9. Scaling Laws for Neural Foundation Models

Preliminary observations (NDT3, POYO+) suggest:

Data doubling → error ~-20% (akin to NLP's Chinchilla law)
Parameter doubling → error ~-15%
10× downstream task data → substantial fine-tune gains

Conclusion: BCI foundation models are still in the early scaling phase, and large-scale pretraining is expected to keep pushing SOTA over the next five years.

10. Open Challenges

Ethics and data sharing: neural data are highly sensitive; cross-institutional aggregation faces privacy hurdles
Electrode heterogeneity: Utah, Neuropixels, and Neuralink output in different formats, and unified tokenization is still being explored
Closed-loop adaptation: how pretrained foundation models can keep learning during user operation
Interpretability: foundation models are typically black boxes, but clinical use demands interpretability
Safety: large models can be attacked or misused — LLM alignment issues apply to BCI as well

11. Connection to Human-Like Intelligence

POYO / NDT3 and JEPA / LLM are philosophically aligned:

JEPA: pretrained visual latent space → world model
NDT3: pretrained neural latent space → "neural foundation model"
LLM: pretrained language representation → general language capability

A shared theme: large-scale self-supervision + task conditioning — trading data for generality. See Chapter 10 Link to Embodied Intelligence.

12. Logical Chain

NLP's pretrain-fine-tune paradigm inspires BCI — but channel heterogeneity must be overcome.
POYO uses PerceiverIO + per-unit embedding to achieve cross-subject, cross-dataset pretraining.
POYO+ / NDT3 scale to 500+ hours, reaching the "neural GPT-3" scale.
Foundation models substantially outperform traditional methods in zero-shot, few-shot, and cross-task settings.
Neural-data scaling laws are still in the early phase — models are expected to keep improving over the next five years.

References

Azabou et al. (2023). A unified, scalable framework for neural population decoding.
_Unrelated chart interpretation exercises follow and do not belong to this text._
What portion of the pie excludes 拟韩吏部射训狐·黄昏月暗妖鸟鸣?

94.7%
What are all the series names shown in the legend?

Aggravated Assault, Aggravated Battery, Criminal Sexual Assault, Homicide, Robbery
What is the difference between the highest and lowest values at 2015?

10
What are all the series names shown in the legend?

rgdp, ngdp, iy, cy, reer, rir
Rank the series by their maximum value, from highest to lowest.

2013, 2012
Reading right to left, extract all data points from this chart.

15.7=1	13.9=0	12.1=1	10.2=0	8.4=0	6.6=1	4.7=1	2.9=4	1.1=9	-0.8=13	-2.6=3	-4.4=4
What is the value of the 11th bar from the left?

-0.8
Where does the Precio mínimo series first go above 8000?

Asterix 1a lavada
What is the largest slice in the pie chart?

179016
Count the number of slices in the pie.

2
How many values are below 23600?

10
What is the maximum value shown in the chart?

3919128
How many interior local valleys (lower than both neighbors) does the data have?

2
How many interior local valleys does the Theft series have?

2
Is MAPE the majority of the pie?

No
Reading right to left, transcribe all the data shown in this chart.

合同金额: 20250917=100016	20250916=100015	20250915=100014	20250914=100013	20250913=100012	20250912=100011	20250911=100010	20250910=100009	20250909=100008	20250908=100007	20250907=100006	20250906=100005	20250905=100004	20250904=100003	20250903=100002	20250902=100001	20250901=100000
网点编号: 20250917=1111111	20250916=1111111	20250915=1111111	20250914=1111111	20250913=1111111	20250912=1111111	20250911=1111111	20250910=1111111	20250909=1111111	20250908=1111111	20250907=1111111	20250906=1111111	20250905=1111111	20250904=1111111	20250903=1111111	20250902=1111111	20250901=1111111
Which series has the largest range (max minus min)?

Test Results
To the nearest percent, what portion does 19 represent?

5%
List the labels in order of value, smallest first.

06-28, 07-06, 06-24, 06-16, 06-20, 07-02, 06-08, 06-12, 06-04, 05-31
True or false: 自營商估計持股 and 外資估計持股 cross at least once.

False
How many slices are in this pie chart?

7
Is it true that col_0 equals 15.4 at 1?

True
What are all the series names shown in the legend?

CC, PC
NeurIPS. https://arxiv.org/abs/2310.16046
Azabou, Ye et al. (2024). Multi-session, multi-task neural decoding from distinct cell-types and brain regions. NeurIPS.
Jiang et al. (2024). Large Brain Model for learning generic representations with tremendous EEG data in BCI. ICLR. https://openreview.net/forum?id=QzTpTRVtrP
Wang et al. (2023). BrainBERT: self-supervised representation learning for intracranial recordings. ICLR.
Brain Foundation Models Survey (2025). arXiv:2503.00580.